真理が呆然ときょとんとしていると、アリスは楽しげに笑みを浮かべ、


「それじゃあ──始めましょうか」


と、囁くように言った。


瞬きをした次の瞬間、さきほどの小さな机がみるみるうちに大きく膨れ上がる。

二脚しかなかった椅子は分裂を繰り返し、次々と増えていく。

そして空からは、まるで雨粒のようにカップや皿、ポットが舞い降り、音もなく机の上に収まっていった。


「え、え……なにこれ……?」


真理が声を上げる間に、背後から賑やかな笑い声が響く。


「おおっと! お茶の時間だ!」


叫びながら、シルクハットをかぶった背の高い男が飛び込んでくる。

マッドハッターだ。

その隣では、懐中時計を首にかけた三月ウサギがひょいと椅子に腰かけた。


「遅れちゃいけない、遅れちゃいけない!」


同じ台詞を忙しなく繰り返しながら、紅茶を注いでいる。

さらに、小さなヤマネがカップの中から顔を出し、眠たげに瞬きをした。


あっという間に、広大な平原の真ん中に奇妙なお茶会が出来上がった。

ポットからは紅茶が止めどなく注がれ、ケーキやビスケットが山のように積み上げられる。


だが誰も座った場所に落ち着くことはなく、席を立ったり移動したり、勝手気ままに食べたり飲んだりしている。

真理は唖然とし、立ち尽くした。


「こ、これが……ナンセンス……?」


アリスは紅茶をカップに注ぎながら、にこりと笑った。


「そうよ。歓迎のお茶会へようこそ、真理」


マッドハッターと三月ウサギ、ヤマネは、真理の存在など気にする様子もなく、そのまま騒がしいお茶会を繰り広げていた。


「席を変えろ!」


「紅茶が足りない!」


「この時計にはバターを塗るんだ!」


叫び声と笑い声、理不尽な注文が入り乱れ、テーブルの上は瞬く間に混乱の渦と化す。

真理は椅子の端に座り込み、慌ててアリスに耳打ちした。


「ねえ、アリス。

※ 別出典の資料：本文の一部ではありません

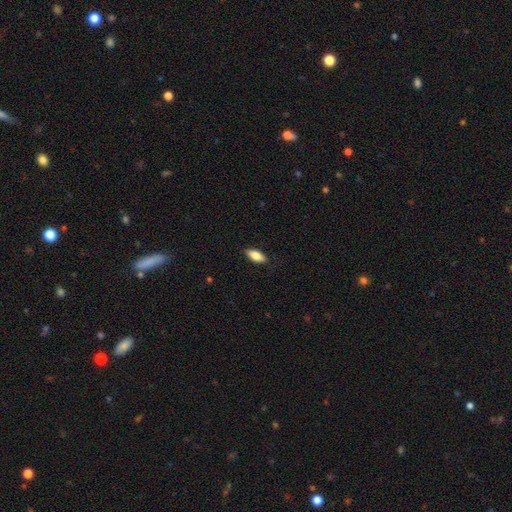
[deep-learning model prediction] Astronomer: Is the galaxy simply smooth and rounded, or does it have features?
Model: smooth — 80%.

……どうしてお茶会が、こんなに滅茶苦茶なの?」


アリスは落ち着き払った様子で紅茶を注ぎ、微笑んだ。


「だって、これはヴィクトリア朝のお茶会の風刺だから。

 あの時代、午後のティータイムは上流社会の儀礼のひとつだったの。

 マナーにうるさくて、誰と並んで座るか、どうお菓子を分けるか、そういうことばかりに神経を使っていたのよ」


カップを傾け、アリスは続ける。


「キャロルは、そうした堅苦しい作法をひっくり返したかったの。

 だからお茶会は終わらない時間になり、席は勝手に変わり、会話は意味不明にねじれていく。

 礼儀作法を守るはずの場が、逆に秩序を失った混乱の象徴になっているの」


真理は周囲を見渡した。

マッドハッターが時計を分解して砂糖壺に突っ込み、三月ウサギがケーキを頭に載せて踊り出す。


ヤマネは半分眠りながらも、カップを倒し続けている。

その喧騒を肌で浴びながら、真理はふと気づいた。


「……ああ。これが『ナンセンス』なんだ」


理屈ではなく、目の前の空気そのものが『意味を裏返す行為』であることを、初めて実感として理解した。